Exactly as written, write out the lines below from the first to the one containing "- [ ] 🔥 Privacy Policy (Chính sách bảo mật)", inclusive. Pictures do not belong in the copy.

Stored data entries
╔══
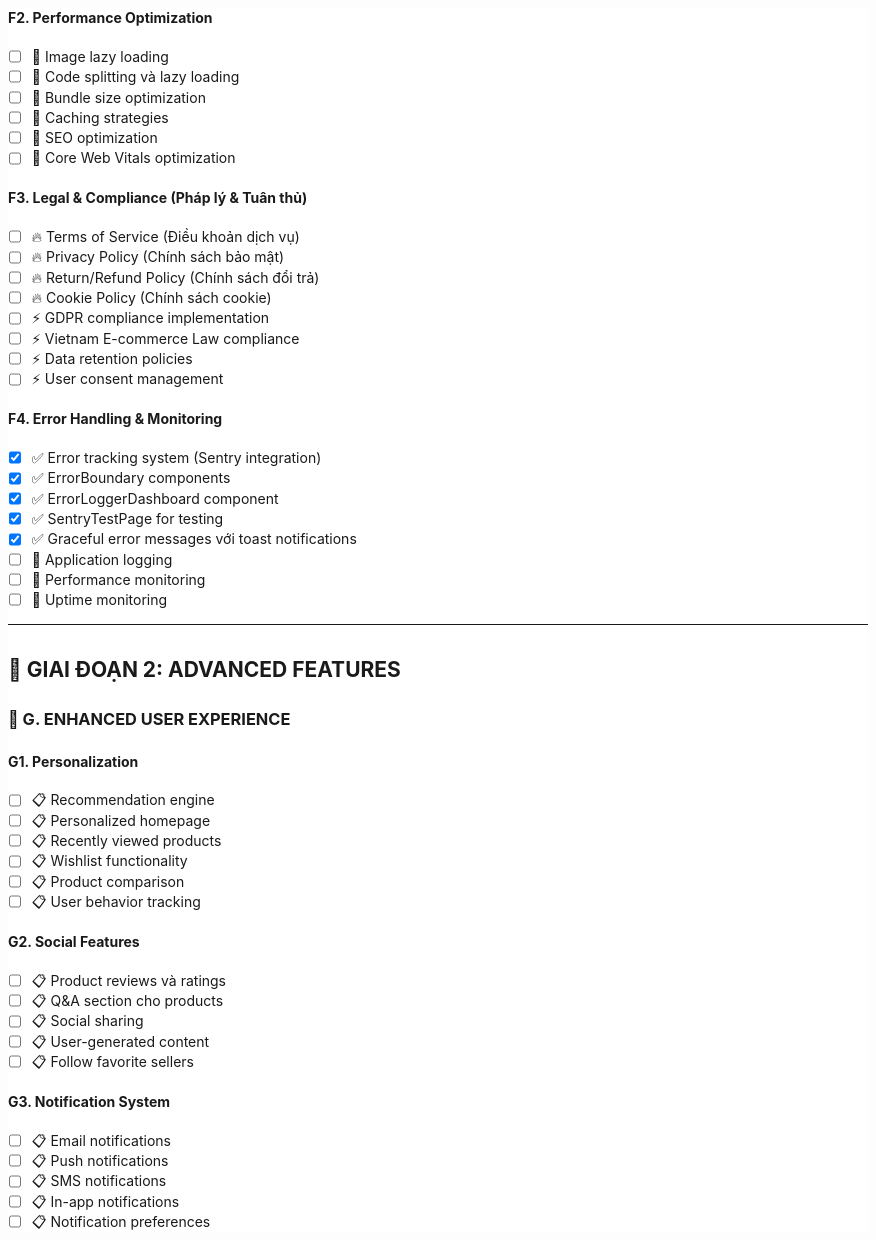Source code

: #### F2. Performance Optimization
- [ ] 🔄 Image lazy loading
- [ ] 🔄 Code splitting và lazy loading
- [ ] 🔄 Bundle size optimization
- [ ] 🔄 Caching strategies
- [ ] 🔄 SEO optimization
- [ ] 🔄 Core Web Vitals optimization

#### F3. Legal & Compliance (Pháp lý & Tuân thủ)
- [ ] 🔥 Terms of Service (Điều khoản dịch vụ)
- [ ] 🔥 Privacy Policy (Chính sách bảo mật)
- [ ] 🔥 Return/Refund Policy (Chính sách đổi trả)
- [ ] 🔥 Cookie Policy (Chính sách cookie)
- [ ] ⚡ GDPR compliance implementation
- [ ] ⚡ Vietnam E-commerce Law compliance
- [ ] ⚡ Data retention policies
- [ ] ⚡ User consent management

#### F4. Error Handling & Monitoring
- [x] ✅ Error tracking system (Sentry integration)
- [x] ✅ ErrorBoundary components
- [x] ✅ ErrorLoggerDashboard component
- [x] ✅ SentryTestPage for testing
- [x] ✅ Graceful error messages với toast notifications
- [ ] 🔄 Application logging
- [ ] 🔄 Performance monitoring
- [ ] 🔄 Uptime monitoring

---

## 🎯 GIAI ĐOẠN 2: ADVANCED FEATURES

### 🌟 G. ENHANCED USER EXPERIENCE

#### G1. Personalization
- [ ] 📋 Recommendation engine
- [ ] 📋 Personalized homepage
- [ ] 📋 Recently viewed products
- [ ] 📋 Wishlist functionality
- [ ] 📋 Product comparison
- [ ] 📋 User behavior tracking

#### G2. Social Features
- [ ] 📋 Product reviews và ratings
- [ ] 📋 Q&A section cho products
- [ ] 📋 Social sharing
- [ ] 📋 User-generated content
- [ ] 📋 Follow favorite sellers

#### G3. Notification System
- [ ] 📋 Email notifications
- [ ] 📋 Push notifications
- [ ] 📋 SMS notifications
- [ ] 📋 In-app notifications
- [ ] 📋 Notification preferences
╚══
Final answer:
Source code

: #### F2. Performance Optimization
- [ ] 🔄 Image lazy loading
- [ ] 🔄 Code splitting và lazy loading
- [ ] 🔄 Bundle size optimization
- [ ] 🔄 Caching strategies
- [ ] 🔄 SEO optimization
- [ ] 🔄 Core Web Vitals optimization

#### F3. Legal & Compliance (Pháp lý & Tuân thủ)
- [ ] 🔥 Terms of Service (Điều khoản dịch vụ)
- [ ] 🔥 Privacy Policy (Chính sách bảo mật)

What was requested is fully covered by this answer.